Cel ćwiczenia:
Na co od dzieciństwa cierpiała Dory według recenzji filmu „Gdzie jest Dory?” zamieszczonej poniżej?

Fragment dokumentu:

++++++

24 czerwca 2016

249: Gdzie jest Dory (2016) - reż. Andrew Stanton

Reżyser: Andrew Stanton   
Tytuł: Gdzie jest Dory? (Finding Dory)
Rok: 2016

No więc w końcu doszło do tego, że możemy jeszcze raz obejrzeć film o błazenkach, a wlaściciele sklepow z rybkami będą szturmowani przez ludzi i ich dzieci pragnących kupić „Dory” albo „Nemo”. A ponieważ, jak pewnie wiecie, lubię filmy animowane bardziej niż aktorskie i praktycznie wychowałam się na klasykach Disneya, postanowiłam Wam dziś przybliżyć drugą odsłonę historii z rafy koralowej.
Fabula zaczyna się raczej depresyjnie. Podążamy za Dory, najpierw będącej dzieckiem, a w trakcie podróży dorastającej. Mala rybka od dzieciństwa miała pod górę, bo cierpiała na zaniki pamięci (aha, obczajcie koniecznie ten filmik, dotyczący Dory i jej niepamiętania rzeczy). Możemy zobaczyć nie tylko, jak mała rybka walczyła ze swoją chorobą, ale też jak jej rodzice ją w tym wspomagali i jak niełatwe było to dla nich zadanie. Potem zaś możemy zobaczyć jak wyglądala wędrówka Dory przez ocean i jak traktowały ją różne stworzenia. A potem nasza niebieska przyjaciółka wpadła na błazenka...

++++++

Pokazane dane:
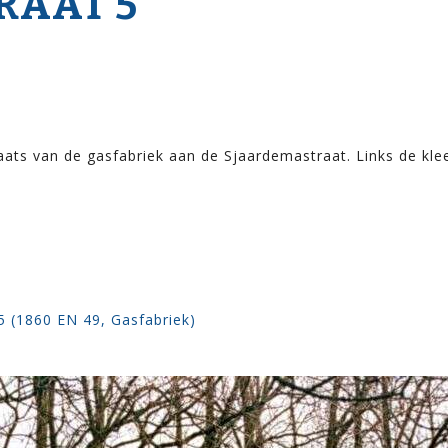
RAAT 5
ats van de gasfabriek aan de Sjaardemastraat. Links de kle
5 (1860 EN 49, Gasfabriek)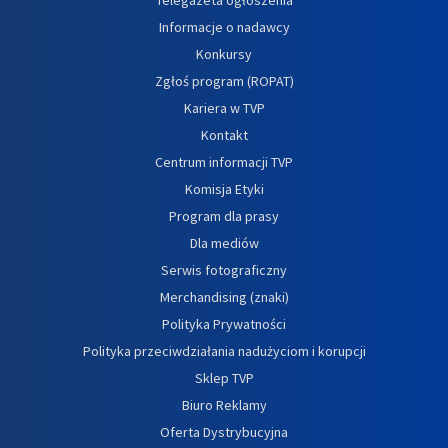
Informacje o nadawcy
Konkursy
Zgłoś program (ROPAT)
Kariera w TVP
Kontakt
Centrum informacji TVP
Komisja Etyki
Program dla prasy
Dla mediów
Serwis fotograficzny
Merchandising (znaki)
Polityka Prywatności
Polityka przeciwdziałania nadużyciom i korupcji
Sklep TVP
Biuro Reklamy
Oferta Dystrybucyjna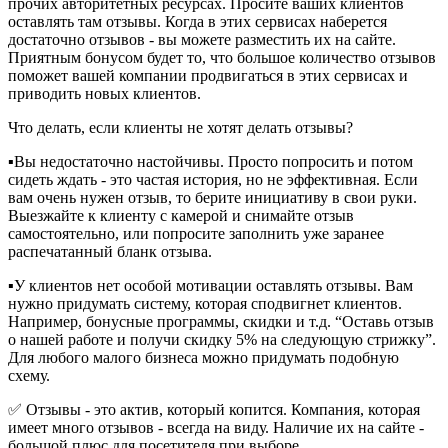
прочих авторитетных ресурсах. Просите ваших клиентов
оставлять там отзывы. Когда в этих сервисах наберется
достаточно отзывов - вы можете разместить их на сайте.
Приятным бонусом будет то, что большое количество отзывов
поможет вашей компании продвигаться в этих сервисах и
приводить новых клиентов.
Что делать, если клиенты не хотят делать отзывы?
▪️Вы недостаточно настойчивы. Просто попросить и потом
сидеть ждать - это частая история, но не эффективная. Если
вам очень нужен отзыв, то берите инициативу в свои руки.
Выезжайте к клиенту с камерой и снимайте отзыв
самостоятельно, или попросите заполнить уже заранее
распечатанный бланк отзыва.
▪️У клиентов нет особой мотивации оставлять отзывы. Вам
нужно придумать систему, которая сподвигнет клиентов.
Например, бонусные программы, скидки и т.д. “Оставь отзыв
о нашей работе и получи скидку 5% на следующую стрижку”.
Для любого малого бизнеса можно придумать подобную
схему.
✅ Отзывы - это актив, который копится. Компания, которая
имеет много отзывов - всегда на виду. Наличие их на сайте -
большой плюс для посетителя при выборе.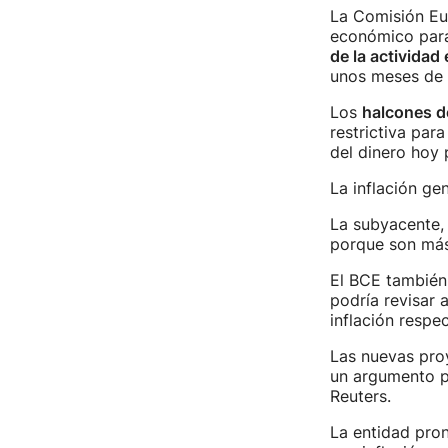
La Comisión Eur
económico para 
de la actividad
unos meses de r
Los
halcones d
restrictiva para
del dinero hoy
La inflación ge
La subyacente, 
porque son más 
El BCE también
podría revisar 
inflación respec
Las nuevas pro
un argumento pa
Reuters.
La entidad pron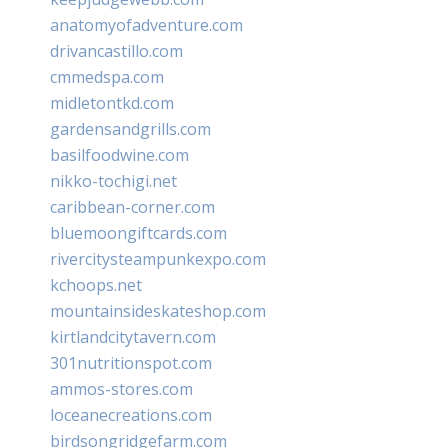
anatomyofadventure.com
drivancastillo.com
cmmedspa.com
midletontkd.com
gardensandgrills.com
basilfoodwine.com
nikko-tochigi.net
caribbean-corner.com
bluemoongiftcards.com
rivercitysteampunkexpo.com
kchoops.net
mountainsideskateshop.com
kirtlandcitytavern.com
301nutritionspot.com
ammos-stores.com
loceanecreations.com
birdsongridgefarm.com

++++++

Odpowiedź pisemna:
Na zaniki pamięci.